I like how you tried to sell it to the boy at first. Using key words to get his attention. Cowboys, horses, and trains should have worked. Maybe work on your presentation.

4:04 PM  
Blogger CabinDweller said...

Ah, Bruce Campbell. I never watched Brisco back in the day it was on, but since then have developed an appreciation for his B-movie greatness via Evil Dead, Evil Dead 2, and Army of Darkness.

So thanks for the reminder, I'll have to put it in my Netflix queue.

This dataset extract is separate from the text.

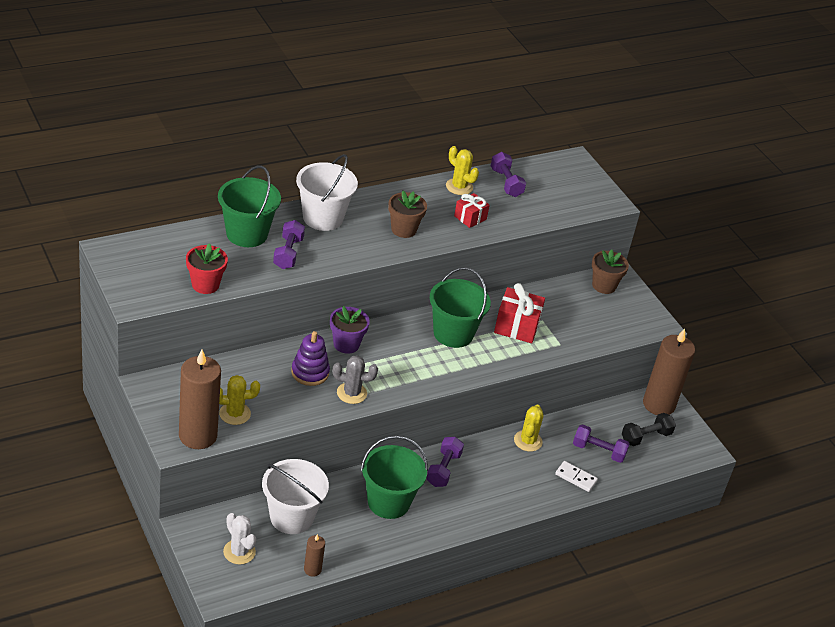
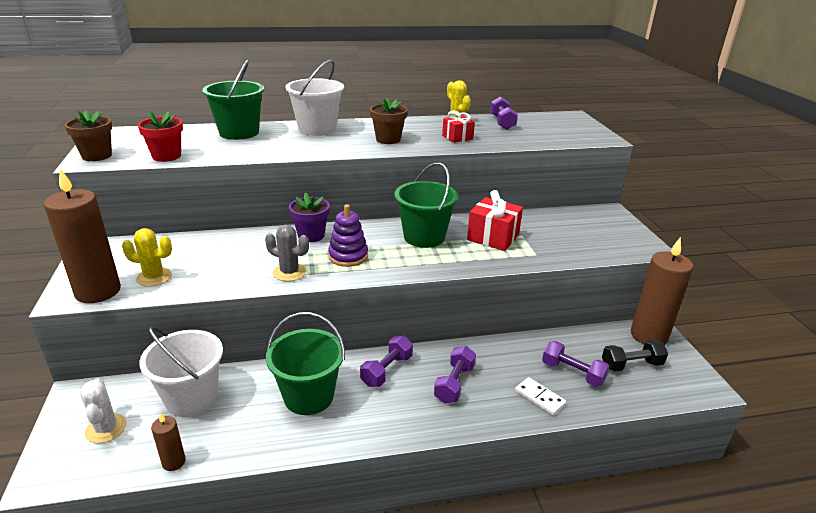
camera: 20 degrees right, 10 degrees down
(288, 253) = (265, 145): purple dumbbell -> purple dumbbell (454, 383)
(310, 372) = (259, 252): purple stacking toy -> purple stacking toy (348, 256)
(528, 441) = (492, 354): yellow cactus -> none
(604, 286) = (593, 216): brown flower pot -> brown flower pot (97, 156)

And, I'd recommend Deadwood for you and The Boy, but I suspect you'll have to wait a few years on that one, at least until he's of swearing age.

4:39 PM  
Blogger Michael said...

To be fair, even awful things that have Bruce in them are worth watching. Thankfully for Brisco, it was actually kinda good. I haven't seen it in years, though.

10:47 PM  
Blogger Al said...

Merlot? You were sipping Merlot? How could you be so weak? You should be chugging beers!! Snap out of it, man!

6:17 PM  
Blogger Joann said...

Is Netflix ging to wonder what is up?

2:15 PM  
Blogger Woofwoof said...

I am a fan of Bruce Campbell, but I have not heard of Brisco. Must resist... Throw away the Merlot...

8:23 PM  
Blogger Lynn said...

I did the same sort of thing in a mad Walmart moment. I caught a huge amount of the old Western serials for like 2bucks, that is 2.08 in metric.
And in the second mad walmart moment I got a slew of dollar DVD's all B horror flicks Vincent price, and Alfred Hitchcock! And a little surprise was Gothic that was out in my adult lifetime.

7:23 PM  
Blogger John said...

dogma,
We've been running fires for the last two weeks, but only at night.

Go . . . NetFlix!

duck,
Nah, if I'da said "ghosts" well, I'da had him at "ghosts"

He's finicky.

cabindweller,
Again, go NetFlix! Yeah, I saw an episode of Deadwood. We could watch it, before they took him away from me.

michael,
All things Bruce are good. Especially my autographed book.

al,
Ummm, that was all that was in the house. I drank all the beer.

joann,
I hope so. Brisco is really good.

woof,
If'n there's no beer, well, gimmie a dirty (wine) glass of Merlot.

lynn,
Ohhhh, that rocks. Now I gotta troll Wal-Mart. Dang.